El bar de la esquina puede ser el
lugar de perdición de cualquier ser humano, como podría ser el supermercado, el
gimnasio o la búsqueda del remedio contra el cáncer. Esta puede parecer una
explicación superflua, pero hay quien está seguro de que ir al bar es malo, y
empezar a definir el bien y el mal es algo que se escapa a las pretensiones de
este breve texto. Puede convertirse en un lugar terrible si lo que está
disponible para todos se ha convertido en algo imprescindible para vivir –a los
ojos del acodado en la barra– y lo que
debería ser entretenimiento se convierte en necesidad.
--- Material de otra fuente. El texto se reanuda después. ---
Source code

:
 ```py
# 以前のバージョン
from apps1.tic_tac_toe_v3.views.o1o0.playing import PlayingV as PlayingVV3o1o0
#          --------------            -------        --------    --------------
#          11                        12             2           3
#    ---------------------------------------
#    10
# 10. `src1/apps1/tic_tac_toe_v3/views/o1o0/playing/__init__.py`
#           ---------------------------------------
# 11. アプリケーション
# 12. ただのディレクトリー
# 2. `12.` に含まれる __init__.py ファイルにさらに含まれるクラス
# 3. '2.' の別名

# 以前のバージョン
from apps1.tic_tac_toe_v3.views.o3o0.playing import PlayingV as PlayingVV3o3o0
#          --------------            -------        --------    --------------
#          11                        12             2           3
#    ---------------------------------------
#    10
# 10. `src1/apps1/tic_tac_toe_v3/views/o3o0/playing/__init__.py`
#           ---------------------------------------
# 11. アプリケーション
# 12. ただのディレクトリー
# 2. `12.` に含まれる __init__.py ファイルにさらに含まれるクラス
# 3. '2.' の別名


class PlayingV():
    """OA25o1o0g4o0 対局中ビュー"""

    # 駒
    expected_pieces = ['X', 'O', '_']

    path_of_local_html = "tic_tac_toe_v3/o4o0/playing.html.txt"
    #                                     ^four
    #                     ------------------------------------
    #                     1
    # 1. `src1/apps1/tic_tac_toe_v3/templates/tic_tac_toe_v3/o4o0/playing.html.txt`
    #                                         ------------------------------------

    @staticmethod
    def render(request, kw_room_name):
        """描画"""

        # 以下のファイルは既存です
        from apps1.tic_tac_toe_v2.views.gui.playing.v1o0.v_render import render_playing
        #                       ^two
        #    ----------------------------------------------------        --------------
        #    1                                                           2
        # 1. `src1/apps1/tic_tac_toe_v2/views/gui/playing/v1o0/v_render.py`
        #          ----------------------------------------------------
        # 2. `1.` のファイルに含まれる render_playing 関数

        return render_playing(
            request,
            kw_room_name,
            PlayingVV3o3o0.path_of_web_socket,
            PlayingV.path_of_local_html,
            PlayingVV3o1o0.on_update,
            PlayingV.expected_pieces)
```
Pero también puede ser
el lugar en el que las frustraciones profesionales se conviertan en éxito
personal. O el entorno de tertulias del AMPA, donde madres de alumnos remueven
el veneno lento que decía Voltaire mientras maquinan, con mirada torva y gestos
de gánster, las próximas actividades extraescolares, salpimentando el crimen
programado con chistes no aptos para niños. O el rincón de intimidad de quien
necesita un poco de espacio propio cuando el hogar está lleno por todas partes
de presencias que no le dejan coger aire. Tampoco hay mejor lugar para
compartir glorias o derrotas deportivas. Y por supuesto es un lugar de
encuentro para el amor, la discrepancia, el altercado intelectual y las
confidencias.
Convertir un negocio de
compraventa en un hogar cercano, hasta el punto de sentirnos como en casa —o el
lugar necesario para el que precisamente no quiere sentirse como en casa—
depende en la mayor medida de la persona que está tras la barra. Ser el jefe de
estado y ministro de todo en ese país tras la barra otorga los títulos de
nobleza más sinceros que pueda dar la parroquia. La consistencia económica del
premio será lo que más importe, pero la parte emocional también existe.